* **PROBLEM**
Where the records contain images, omit them, and repeat everything else word for word.

* **DATA FOR PROCESSING**

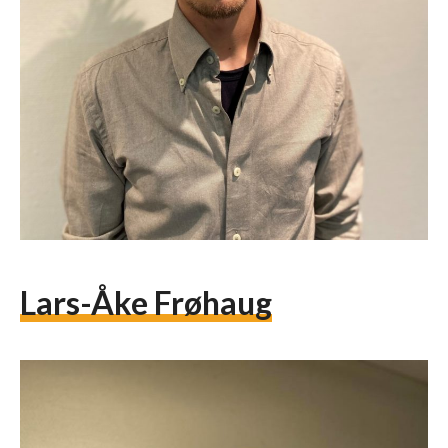
Lars-Åke Frøhaug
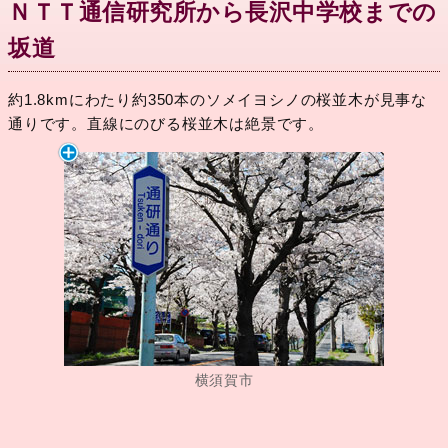
ＮＴＴ通信研究所から長沢中学校までの
坂道
約1.8kmにわたり約350本のソメイヨシノの桜並木が見事な
通りです。直線にのびる桜並木は絶景です。
横須賀市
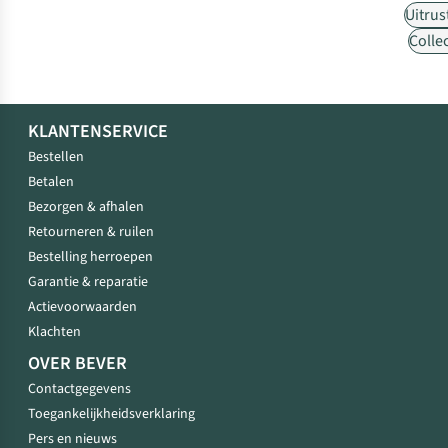
Uitrus
Collec
KLANTENSERVICE
Bestellen
Betalen
Bezorgen & afhalen
Retourneren & ruilen
Bestelling herroepen
Garantie & reparatie
Actievoorwaarden
Klachten
OVER BEVER
Contactgegevens
Toegankelijkheidsverklaring
Pers en nieuws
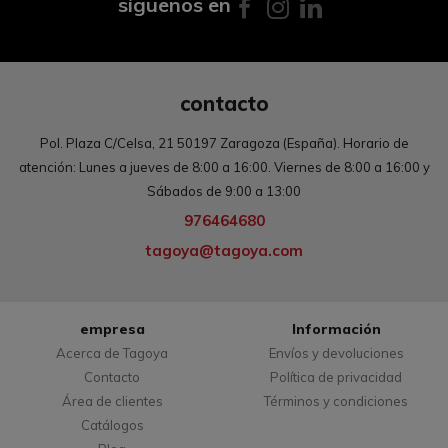
síguenos en
contacto
Pol. Plaza C/Celsa, 21 50197 Zaragoza (España). Horario de
atención: Lunes a jueves de 8:00 a 16:00. Viernes de 8:00 a 16:00 y
Sábados de 9:00 a 13:00
976464680
tagoya@tagoya.com
empresa
Información
Acerca de Tagoya
Envíos y devoluciones
Contacto
Política de privacidad
Área de clientes
Términos y condiciones
Catálogos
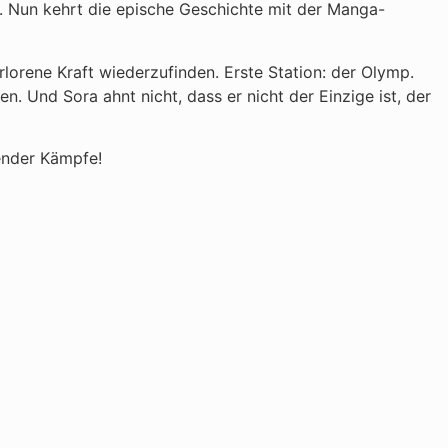
. Nun kehrt die epische Geschichte mit der Manga-
orene Kraft wiederzufinden. Erste Station: der Olymp.
. Und Sora ahnt nicht, dass er nicht der Einzige ist, der
ender Kämpfe!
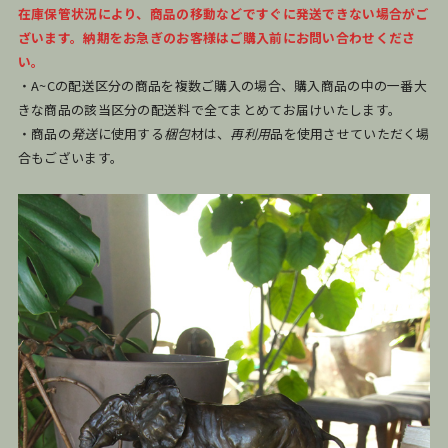
在庫保管状況により、商品の移動などですぐに発送できない場合がご
ざいます。納期をお急ぎのお客様はご購入前にお問い合わせくださ
い。
・A~Cの配送区分の商品を複数ご購入の場合、購入商品の中の一番大
きな商品の該当区分の配送料で全てまとめてお届けいたします。
・商品の
発送
に使用する
梱包
材は、
再利用
品を使用させていただく場
合もございます。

* **OUTPUT OF THE TASK**
Lars-Åke Frøhaug
ＮＴＴ通信研究所から長沢中学校までの
坂道
約1.8kmにわたり約350本のソメイヨシノの桜並木が見事な
通りです。直線にのびる桜並木は絶景です。
横須賀市
Uitrus
Collec
KLANTENSERVICE
Bestellen
Betalen
Bezorgen & afhalen
Retourneren & ruilen
Bestelling herroepen
Garantie & reparatie
Actievoorwaarden
Klachten
OVER BEVER
Contactgegevens
Toegankelijkheidsverklaring
Pers en nieuws
síguenos en
contacto
Pol. Plaza C/Celsa, 21 50197 Zaragoza (España). Horario de
atención: Lunes a jueves de 8:00 a 16:00. Viernes de 8:00 a 16:00 y
Sábados de 9:00 a 13:00
976464680
tagoya@tagoya.com
empresa
Información
Acerca de Tagoya
Envíos y devoluciones
Contacto
Política de privacidad
Área de clientes
Términos y condiciones
Catálogos
. Nun kehrt die epische Geschichte mit der Manga-
orene Kraft wiederzufinden. Erste Station: der Olymp.
. Und Sora ahnt nicht, dass er nicht der Einzige ist, der
ender Kämpfe!
在庫保管状況により、商品の移動などですぐに発送できない場合がご
ざいます。納期をお急ぎのお客様はご購入前にお問い合わせくださ
い。
・A~Cの配送区分の商品を複数ご購入の場合、購入商品の中の一番大
きな商品の該当区分の配送料で全てまとめてお届けいたします。
・商品の
発送
に使用する
梱包
材は、
再利用
品を使用させていただく場
合もございます。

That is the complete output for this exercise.